— Start ENTRIES SHOWN —

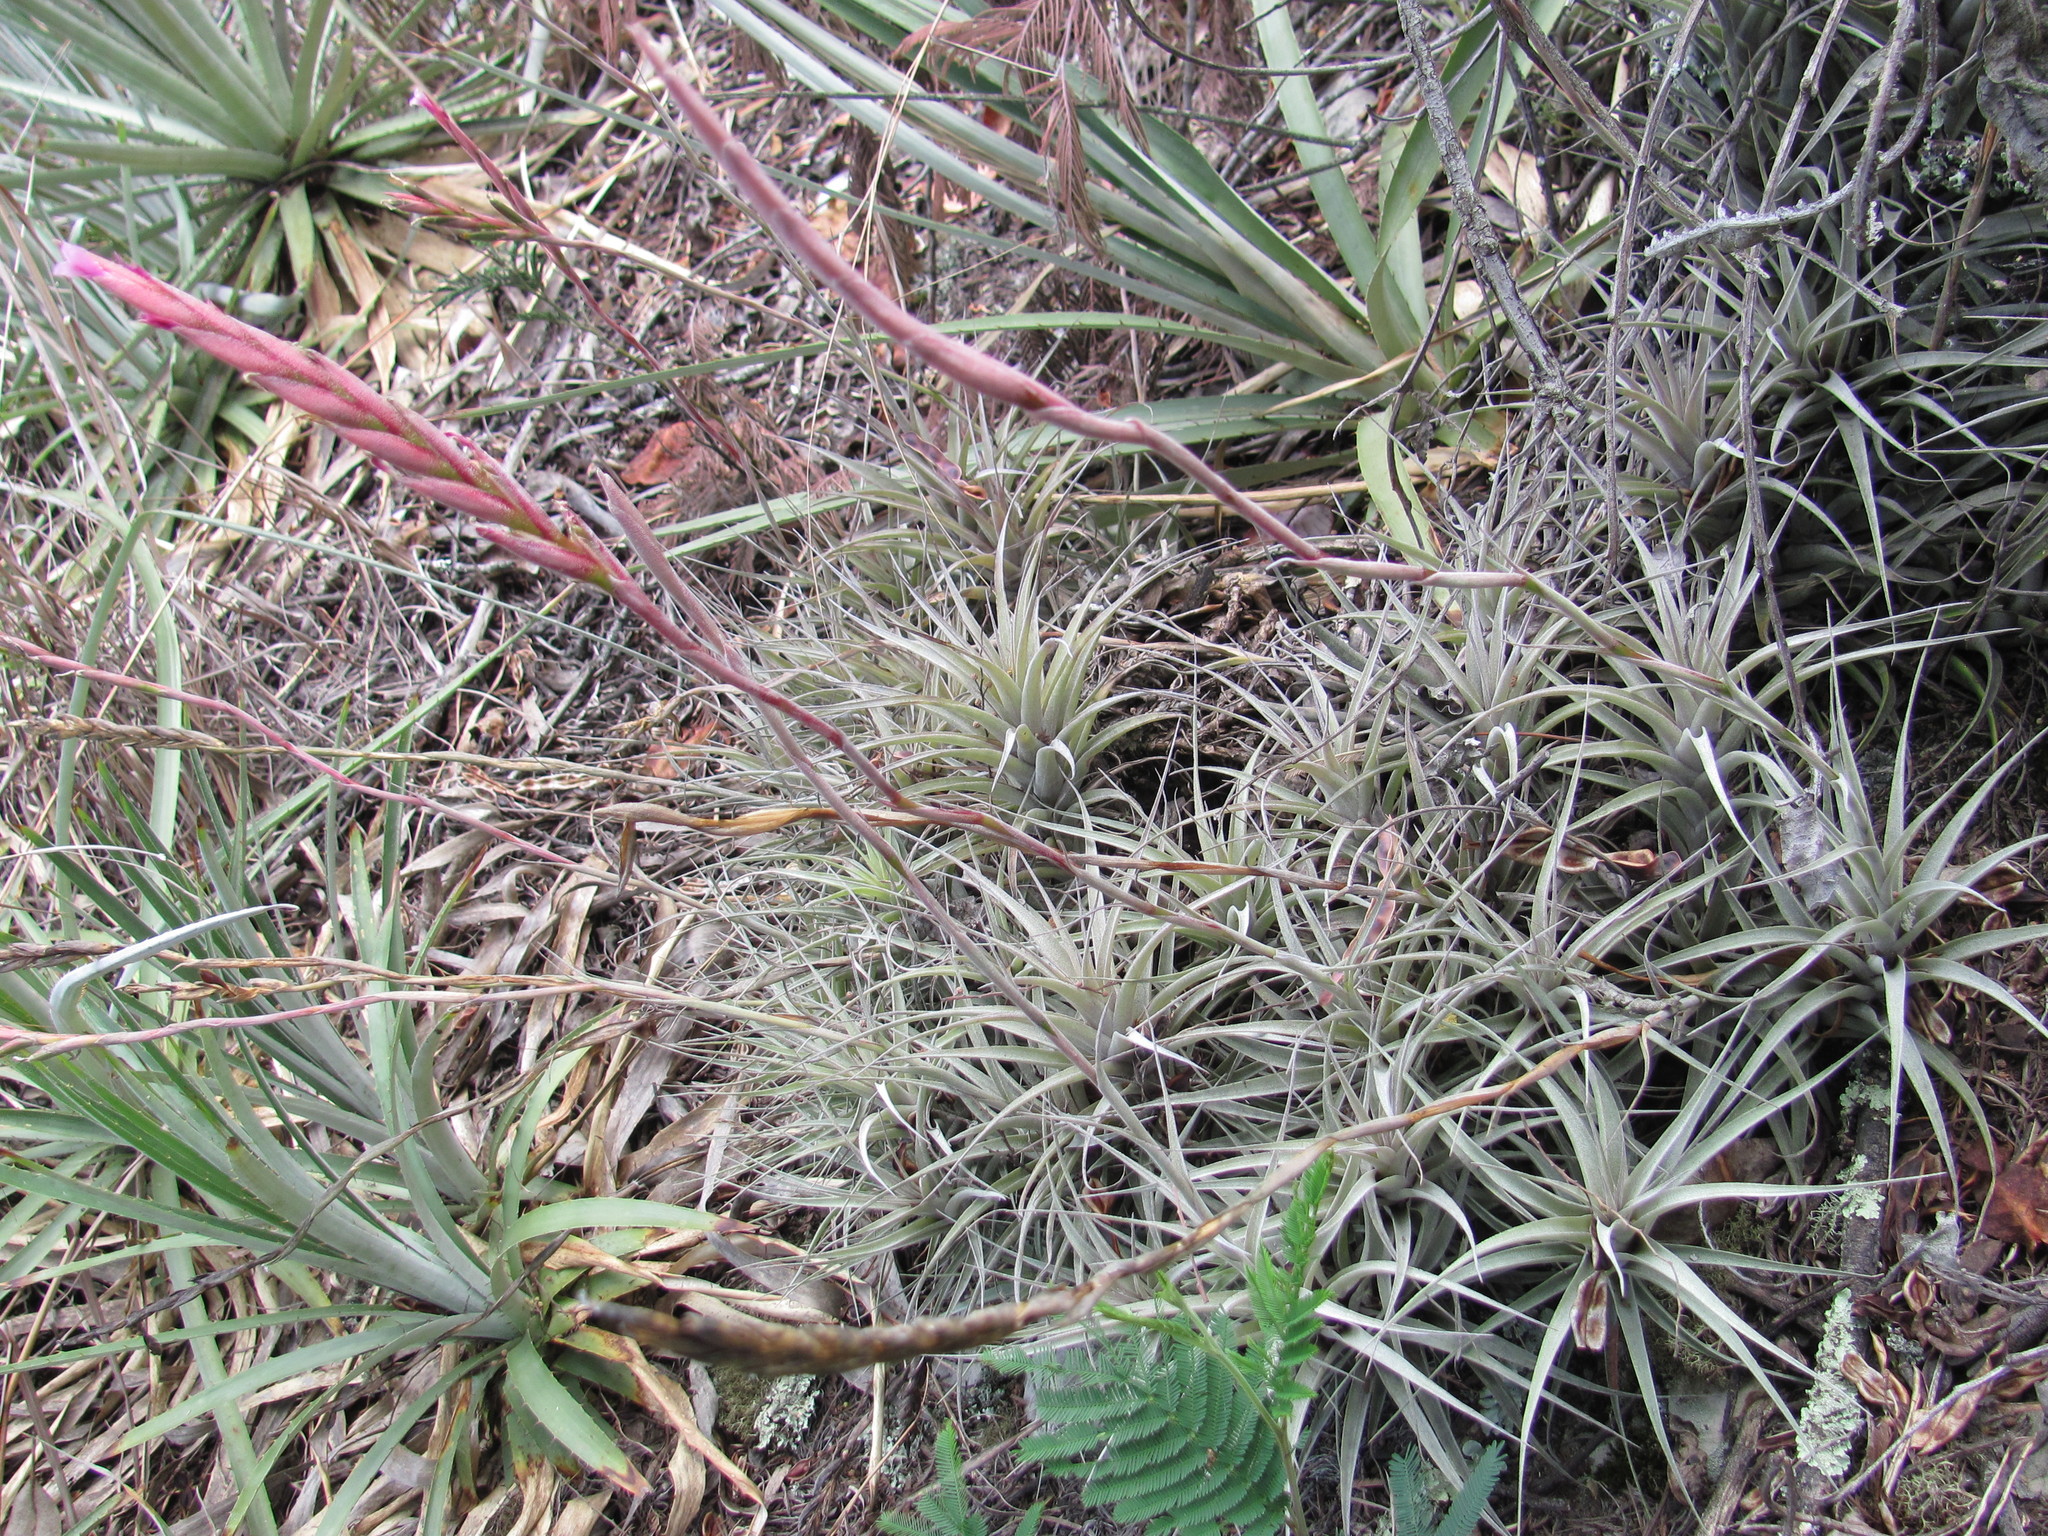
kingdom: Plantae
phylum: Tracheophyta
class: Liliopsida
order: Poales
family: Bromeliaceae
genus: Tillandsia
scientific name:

— End ENTRIES SHOWN —

PROBLEM:
Write out every line of text in the records above word for word, leaving out the pictures.

RESULT:
kingdom: Plantae
phylum: Tracheophyta
class: Liliopsida
order: Poales
family: Bromeliaceae
genus: Tillandsia
scientific name:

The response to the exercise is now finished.